O NEVOEIRO
O nevoeiro causa-me melancolia. Sempre assim foi. Em criança vivia na encosta da serra e era frequente, até ao fim da manha, viver enclausurado num metro quadrado de cinzento claro e vigiado por sombras negras que se aproximavam e afastavam de mim. Era como se o mundo ficasse a preto e branco e perdesse a capacidade de encontrar a beleza e o rigor das coisas e das pessoas. E também perdia a vontade de sair de casa porque como o nevoeiro ficava lá fora o mundo do meu quarto permanecia resguardado da quebra de cor e dos vultos desconhecidos que me amedrontavam.
E hoje, tantos anos passados após
a saída abrupta da beira da serra, percebo que o nevoeiro povoa todos os locais
onde eu morei. Há dias em que não consigo reconhecer a beleza do horizonte nem
a beleza dos sorrisos dos outros porque os meus olhos não alcançam mais do que
o metro quadrado que me aprisiona nos meus medos. E noutros, os nevoeiros são
tão densos que posso imaginar facilmente que sou o único que sobrevivi a um
desastre cósmico e essa solidão é tão forte que me apetece chorar, mesmo quando
rostos amigáveis se aproximam, falam comigo e me tentam acalmar.
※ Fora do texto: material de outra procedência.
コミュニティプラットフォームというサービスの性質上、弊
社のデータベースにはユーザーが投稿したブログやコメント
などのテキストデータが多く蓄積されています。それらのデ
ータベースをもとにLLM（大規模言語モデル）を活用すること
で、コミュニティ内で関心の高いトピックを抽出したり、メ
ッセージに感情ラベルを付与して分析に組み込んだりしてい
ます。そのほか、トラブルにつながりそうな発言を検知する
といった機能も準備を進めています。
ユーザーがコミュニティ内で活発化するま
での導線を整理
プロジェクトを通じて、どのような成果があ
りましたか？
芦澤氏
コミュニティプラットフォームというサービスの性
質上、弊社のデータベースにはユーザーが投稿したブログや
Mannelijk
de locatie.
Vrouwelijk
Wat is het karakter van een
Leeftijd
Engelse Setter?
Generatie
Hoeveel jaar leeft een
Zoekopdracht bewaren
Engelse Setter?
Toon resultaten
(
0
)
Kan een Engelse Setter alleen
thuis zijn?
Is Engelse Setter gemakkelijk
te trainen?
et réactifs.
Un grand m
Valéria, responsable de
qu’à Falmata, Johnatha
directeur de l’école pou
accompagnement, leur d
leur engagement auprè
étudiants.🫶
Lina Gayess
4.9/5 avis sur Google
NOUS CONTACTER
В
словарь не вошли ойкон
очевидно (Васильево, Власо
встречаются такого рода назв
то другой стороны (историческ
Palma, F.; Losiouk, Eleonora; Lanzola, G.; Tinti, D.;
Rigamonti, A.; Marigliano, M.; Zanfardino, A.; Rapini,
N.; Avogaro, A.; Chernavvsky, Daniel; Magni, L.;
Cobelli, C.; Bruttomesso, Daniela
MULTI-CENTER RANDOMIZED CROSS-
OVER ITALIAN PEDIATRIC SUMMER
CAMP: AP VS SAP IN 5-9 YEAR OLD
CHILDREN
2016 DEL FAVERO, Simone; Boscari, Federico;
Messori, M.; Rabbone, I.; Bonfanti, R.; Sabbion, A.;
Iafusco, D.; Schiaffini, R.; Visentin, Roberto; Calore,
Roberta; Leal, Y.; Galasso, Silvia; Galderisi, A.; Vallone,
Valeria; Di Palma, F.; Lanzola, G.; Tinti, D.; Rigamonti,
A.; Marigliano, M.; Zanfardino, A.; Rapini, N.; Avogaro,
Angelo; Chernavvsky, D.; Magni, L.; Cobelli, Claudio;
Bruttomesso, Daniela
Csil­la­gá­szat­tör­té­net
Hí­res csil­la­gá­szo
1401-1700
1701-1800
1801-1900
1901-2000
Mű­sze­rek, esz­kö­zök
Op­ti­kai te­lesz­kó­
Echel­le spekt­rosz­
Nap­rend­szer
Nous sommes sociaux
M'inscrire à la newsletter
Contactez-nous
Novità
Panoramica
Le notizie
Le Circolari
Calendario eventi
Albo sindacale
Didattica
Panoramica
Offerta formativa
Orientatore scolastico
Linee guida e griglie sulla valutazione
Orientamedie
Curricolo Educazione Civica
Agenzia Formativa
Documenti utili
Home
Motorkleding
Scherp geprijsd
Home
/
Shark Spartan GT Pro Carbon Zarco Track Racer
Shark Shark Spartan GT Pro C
E agora, contra a minha vontade, estou
em casa porque uma estranha doença tomou conta de tudo, das ruas e dos jardins
e estou proibido de me aproximar dos outros porque eles poderão ser portadores
do mal, tal como eu poderei ser o mesmo para eles. Como era de prever a
desconfiança cresce a olhos vistos e qualquer abraço é sintoma
de uma traição à humanidade. Esta transformação à vida, feita a regra e
esquadro por políticos que vivem na televisão, causa-me calafrios pelas
consequências que terá no futuro. Reparo que o nevoeiro se adensa e se estende pouco
a pouco a formas de vida onde menos se espera, a beleza das coisas esvai-se
como uma vela ardente e vultos sem rosto passam ao longe mais apressados do que
é costume. Tenho receio que o sol que dá cor e brilho às coisas e o afeto que
me liberta do nevoeiro nunca mais regressem ao meu mundo.